= Text shown =

★ ★ ★ ★ ★

# Painting a hive with bees already in the hive



## DPBsbees (Apr 14, 2011)

Move them into a newly painted box and then re-paint the old one for another hive or time.


----------



## Tenbears (May 15, 2012)

Yes what DPB said. This also gives you the opportunity to inspect the woodenware and clean off excess propilis, and wax


----------



## Agis Apiaries (Jul 22, 2014)

Always a good idea to have a spare hive anyhow. Get new boxes and paint them. The re-box the hive.


----------



## rwurster (Oct 30, 2010)

I just painted 12 hives with the bees in them with no problems.


----------



## JConnolly (Feb 21, 2015)

First coat or recoat?

If it is the first coat then is the wood still new? If so then it is probably OK. Do it in the evening after they are all in and not crawling on the outside. If the wood is old then it needs to be prepped or the paint won't stick and you'll be wasting time, effort, and paint.

If this is a recoat then is the paint in good shape and still new? If so then it is probably OK. If the paint is old, then loose paint needs to be scraped and the surface sanded or the new paint will not bond. In that case paint other wooden ware and transfer them into it.


----------



## FlowerPlanter (Aug 3, 2011)

Latex paint no fumes. Dries quick.


----------



## rwurster (Oct 30, 2010)

I painted the new hives I made and had to press into service by putting bees into them. Hosed the hives, primed, painted, painted what was exposed on the bottom boards then ended up giving the remaining hives a new coat of paint also (latex). No problems


----------



## rolftonbees (Jul 10, 2014)

★ ★ ★ ★ ★

= Task item A =
In the forum thread on painting a hive, how many hives did rwurster paint with the bees still inside?

= Supplied material =
★ ★ ★ ★ ★

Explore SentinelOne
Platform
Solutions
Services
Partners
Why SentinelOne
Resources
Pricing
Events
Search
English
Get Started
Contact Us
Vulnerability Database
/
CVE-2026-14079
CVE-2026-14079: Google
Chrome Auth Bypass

★ ★ ★ ★ ★

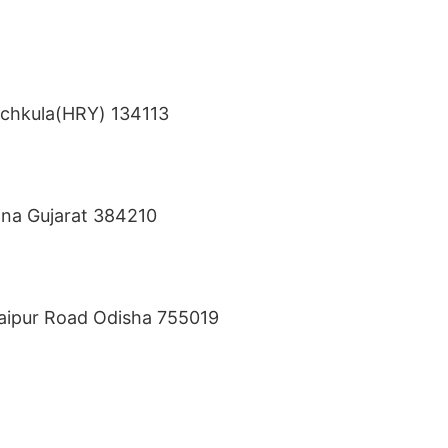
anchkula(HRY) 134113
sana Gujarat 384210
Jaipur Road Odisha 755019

★ ★ ★ ★ ★

= Task item B =
Please give everything in the records from the line containing "Explore SentinelOne" down to the line containing "Chrome Auth Bypass" as a JSON list of strings, one string per line and no blank lines.

= Answer A =
12

= Answer B =
[
  "Explore SentinelOne",
  "Platform",
  "Solutions",
  "Services",
  "Partners",
  "Why SentinelOne",
  "Resources",
  "Pricing",
  "Events",
  "Search",
  "English",
  "Get Started",
  "Contact Us",
  "Vulnerability Database",
  "/",
  "CVE-2026-14079",
  "CVE-2026-14079: Google",
  "Chrome Auth Bypass"
]